Data listing below:

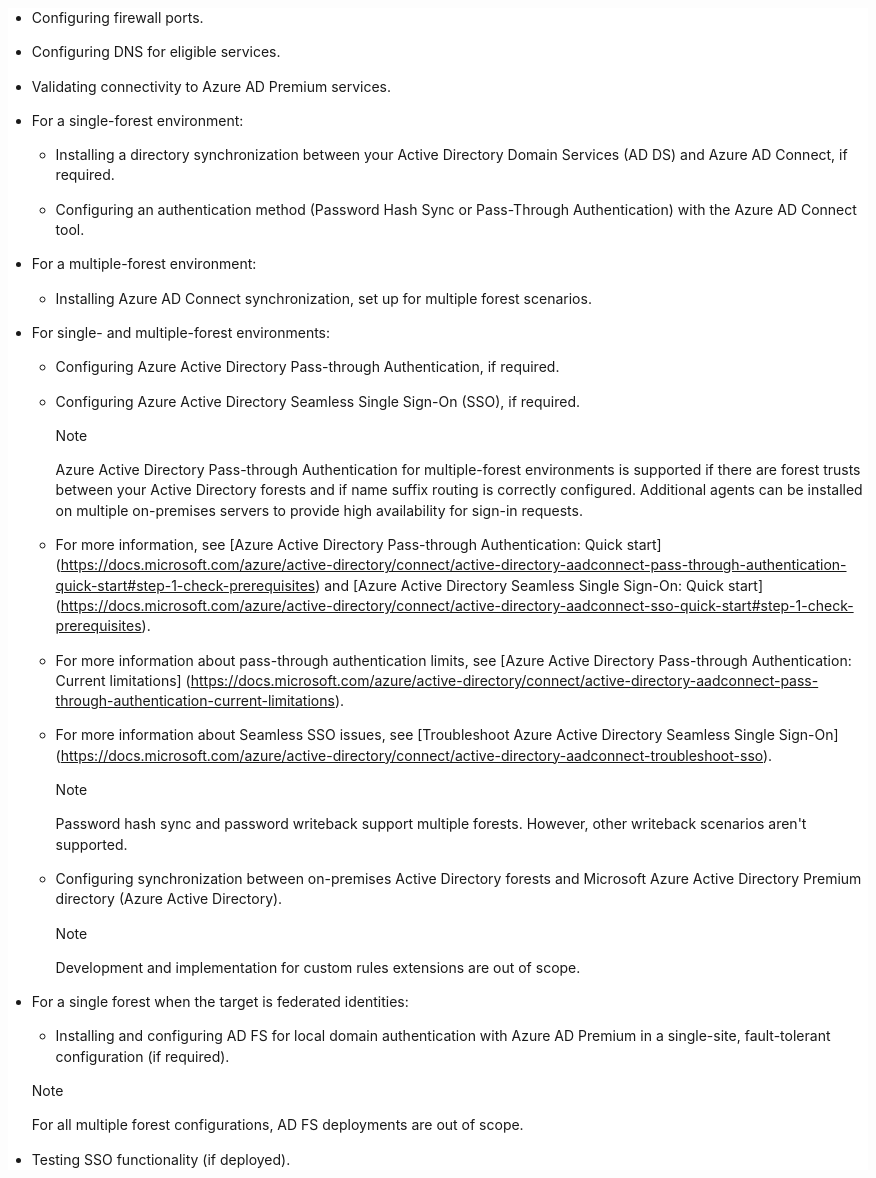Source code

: -   Configuring firewall ports.

-   Configuring DNS for eligible services.

-   Validating connectivity to Azure AD Premium services.

-   For a single-forest environment:

    -   Installing a directory synchronization between your Active Directory Domain Services (AD DS) and Azure AD Connect, if required.

    -   Configuring an authentication method (Password Hash Sync or Pass-Through Authentication) with the Azure AD Connect tool.

-   For a multiple-forest environment:

    -   Installing Azure AD Connect synchronization, set up for multiple forest scenarios.
-   For single- and multiple-forest environments:
    -   Configuring Azure Active Directory Pass-through Authentication, if required.
    -   Configuring Azure Active Directory Seamless Single Sign-On (SSO), if required. 
        > [!NOTE]
        > Azure Active Directory Pass-through Authentication for multiple-forest environments is supported if there are forest trusts between your Active Directory forests and if name suffix routing is correctly configured. Additional agents can be installed on multiple on-premises servers to provide high availability for sign-in requests. 

    - For more information, see [Azure Active Directory Pass-through Authentication: Quick start] (https://docs.microsoft.com/azure/active-directory/connect/active-directory-aadconnect-pass-through-authentication-quick-start#step-1-check-prerequisites) and [Azure Active Directory Seamless Single Sign-On: Quick start] (https://docs.microsoft.com/azure/active-directory/connect/active-directory-aadconnect-sso-quick-start#step-1-check-prerequisites).
    - For more information about pass-through authentication limits, see [Azure Active Directory Pass-through Authentication: Current limitations] (https://docs.microsoft.com/azure/active-directory/connect/active-directory-aadconnect-pass-through-authentication-current-limitations).
    - For more information about Seamless SSO issues, see [Troubleshoot Azure Active Directory Seamless Single Sign-On] (https://docs.microsoft.com/azure/active-directory/connect/active-directory-aadconnect-troubleshoot-sso).
  
		> [!NOTE]
        > Password hash sync and password writeback support multiple forests. However, other writeback scenarios aren't supported.

    -   Configuring synchronization between on-premises Active Directory forests and Microsoft Azure Active Directory Premium directory (Azure Active Directory).

        > [!NOTE]
        > Development and implementation for custom rules extensions are out of scope.

-   For a single forest when the target is federated identities:

    -   Installing and configuring AD FS for local domain authentication with Azure AD Premium in a single-site, fault-tolerant configuration (if required).

    > [!NOTE]
    > For all multiple forest configurations, AD FS deployments are out of scope.

-   Testing SSO functionality (if deployed).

End of Data listing.

* Task prompt:
Reproduce the source text of the records line for line, leaving out the pictures.

* Answer for this exercise:
Source code

: -   Configuring firewall ports.

-   Configuring DNS for eligible services.

-   Validating connectivity to Azure AD Premium services.

-   For a single-forest environment:

    -   Installing a directory synchronization between your Active Directory Domain Services (AD DS) and Azure AD Connect, if required.

    -   Configuring an authentication method (Password Hash Sync or Pass-Through Authentication) with the Azure AD Connect tool.

-   For a multiple-forest environment:

    -   Installing Azure AD Connect synchronization, set up for multiple forest scenarios.
-   For single- and multiple-forest environments:
    -   Configuring Azure Active Directory Pass-through Authentication, if required.
    -   Configuring Azure Active Directory Seamless Single Sign-On (SSO), if required. 
        > [!NOTE]
        > Azure Active Directory Pass-through Authentication for multiple-forest environments is supported if there are forest trusts between your Active Directory forests and if name suffix routing is correctly configured. Additional agents can be installed on multiple on-premises servers to provide high availability for sign-in requests. 

    - For more information, see [Azure Active Directory Pass-through Authentication: Quick start] (https://docs.microsoft.com/azure/active-directory/connect/active-directory-aadconnect-pass-through-authentication-quick-start#step-1-check-prerequisites) and [Azure Active Directory Seamless Single Sign-On: Quick start] (https://docs.microsoft.com/azure/active-directory/connect/active-directory-aadconnect-sso-quick-start#step-1-check-prerequisites).
    - For more information about pass-through authentication limits, see [Azure Active Directory Pass-through Authentication: Current limitations] (https://docs.microsoft.com/azure/active-directory/connect/active-directory-aadconnect-pass-through-authentication-current-limitations).
    - For more information about Seamless SSO issues, see [Troubleshoot Azure Active Directory Seamless Single Sign-On] (https://docs.microsoft.com/azure/active-directory/connect/active-directory-aadconnect-troubleshoot-sso).
  
		> [!NOTE]
        > Password hash sync and password writeback support multiple forests. However, other writeback scenarios aren't supported.

    -   Configuring synchronization between on-premises Active Directory forests and Microsoft Azure Active Directory Premium directory (Azure Active Directory).

        > [!NOTE]
        > Development and implementation for custom rules extensions are out of scope.

-   For a single forest when the target is federated identities:

    -   Installing and configuring AD FS for local domain authentication with Azure AD Premium in a single-site, fault-tolerant configuration (if required).

    > [!NOTE]
    > For all multiple forest configurations, AD FS deployments are out of scope.

-   Testing SSO functionality (if deployed).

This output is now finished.